Dave and I have that relationship where you are both doing our own when one of us comes up to the other and is like, "I don't want to disturb you but I just need five minutes to ask you about this." Then that five minutes suddenly becomes two hours and it's not a bad two hours. It's not a long winded disagreement but rather a long conversation that rambles from topic to topic until suddenly it's two hours later and we're both like, "what? It's 1:30? How did that happen?" It's what I've always wanted in a relationship. I like that we can converse on an intellectual level.
Some time ago, I determined that there are three major components to a relationship. There are probably a ton of social scientific studies that either reinforce my thoughts or completely contradict them so I really have no actual claim except from my own experience and from the experiences of those around me. Anyway, there are a three major components: emotional intimacy, intellectual intimacy, and sexual intimacy. It also appears (again, based solely on my experiences) that you need at you can have two strong and one weak to feel solid within your relationship. If you only have one form of intimacy, the relationship can suffer to the point where it can actually just fall apart.
Of course. I think that over time the strength of each can wax and wane. When you first start dating, it might be all about the sex and the emotion. Later on, you might find that the sexual desire lessens and it's the emotional and intellectual intimacy that propels that sense of connection. At another point it could be all intellectual and sexual with the emotional being weakest. What I've learned through my three serious relationships (yes, only three--not exactly a great case study) is that at some point you need them all. For example, Brian and I never really connected intellectually. Ever. I would ponder philosophy or religion or some other topic and ask for his opinion which would usually be, "you think too much."

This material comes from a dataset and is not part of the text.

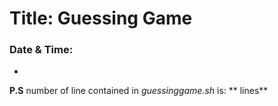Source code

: # Title: Guessing Game
### Date & Time:
- 

**P.S**  number of line contained in *guessinggame.sh* is: ** lines**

After a while, I just stopped wanting to discuss things at all. I'd be in the car driving back to college and think, "oh, I want to talk to Brian about this" only to get there, see him, and decide against it. For approximately two and a half years our relationship worked just fine without it. We did things together, we laughed, and we had fun. However, after during that awful student teaching and just after the other parts of the relationship began to slip. Maybe I wasn't feeling sexual or I was too over emotional. We never had the intellectual and all of a sudden the other key pieces of the relationship began to fall apart.
It's so incredibly different with Dave though. We have all three. At times, one or more may be the more dominant. I certainly wasn't feeling all that sexual when I was in the midst of my PTSD. He was patient and we strengthen the intellectual and emotional sides. Now I am beginning to feel more comfortable and our sex life is improving too. Some people might argue that having a sex life isn't really as necessary as people think but I have to disagree. Sex brings it all together. I have intellectual/emotional relationships with many people but I don't want to sleep with them.

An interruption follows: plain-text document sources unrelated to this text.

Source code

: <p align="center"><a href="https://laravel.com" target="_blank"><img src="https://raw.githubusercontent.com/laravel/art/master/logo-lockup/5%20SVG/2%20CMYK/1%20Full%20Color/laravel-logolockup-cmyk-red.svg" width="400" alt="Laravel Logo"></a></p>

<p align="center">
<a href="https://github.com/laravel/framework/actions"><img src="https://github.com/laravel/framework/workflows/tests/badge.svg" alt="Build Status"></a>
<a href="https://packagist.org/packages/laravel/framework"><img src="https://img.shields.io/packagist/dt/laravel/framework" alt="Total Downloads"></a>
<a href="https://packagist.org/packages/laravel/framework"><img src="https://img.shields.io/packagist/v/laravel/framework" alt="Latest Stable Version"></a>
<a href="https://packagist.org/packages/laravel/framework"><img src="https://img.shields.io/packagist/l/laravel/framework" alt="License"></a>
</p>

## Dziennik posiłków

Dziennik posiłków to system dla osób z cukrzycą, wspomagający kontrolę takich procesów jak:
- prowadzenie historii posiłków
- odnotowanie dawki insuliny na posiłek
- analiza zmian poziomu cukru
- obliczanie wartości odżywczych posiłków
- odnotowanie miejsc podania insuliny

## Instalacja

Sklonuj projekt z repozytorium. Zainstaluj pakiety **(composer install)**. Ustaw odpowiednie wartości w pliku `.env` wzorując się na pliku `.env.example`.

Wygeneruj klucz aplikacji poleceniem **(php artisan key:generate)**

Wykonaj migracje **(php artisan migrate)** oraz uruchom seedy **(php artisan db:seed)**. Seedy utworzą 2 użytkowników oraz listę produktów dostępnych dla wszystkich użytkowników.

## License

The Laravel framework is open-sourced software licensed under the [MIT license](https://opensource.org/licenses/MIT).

Of course, as you get older and kids become the priority and things stop working the way they used to when you were in your twenties you sex life may not be the relationship's main focus. If anything I think that's common. Some couples can get that back and others can't. For those who can't though, the emotional and intellectual still exists. That and one other major component is added: you have a history together. You've grown up together perhaps through high school, college, beginnings of careers, children, end of careers, grown children, and so much more. Maybe a strong history. That shared connection that can only be a result of spending 30 years or more years together every day or almost every day. Maybe that history, emotional, and intellectual intimacy are worth more than a substandard sex life.
Dave and I are newly married. Like most newly married couples before children arrive we are embracing all that being young and in love entails. We both talk about how we're terrified that one day it's going to change. That one day, we're not going to feel a certain way anymore but we can't worry about that. Maybe we won't feel that way, grow in different directions for a bit, and then reconnect later. I don't know. All I know is that I feel like I made a fabulous choice in a husband and sometimes I do think too much. Sometimes I try to analyze why this relationship works so much better than the last ones which is really what this whole post is about. My thoughts as I'm thinking them. These are the kinds of posts I want to go back and edit. Give it a thesis and argue it like I used to in college. In the end though, I know I'll look back and enjoy reading my thoughts as they developed before they were steadfast opinions. I can only hope that those who read this are okay with that too.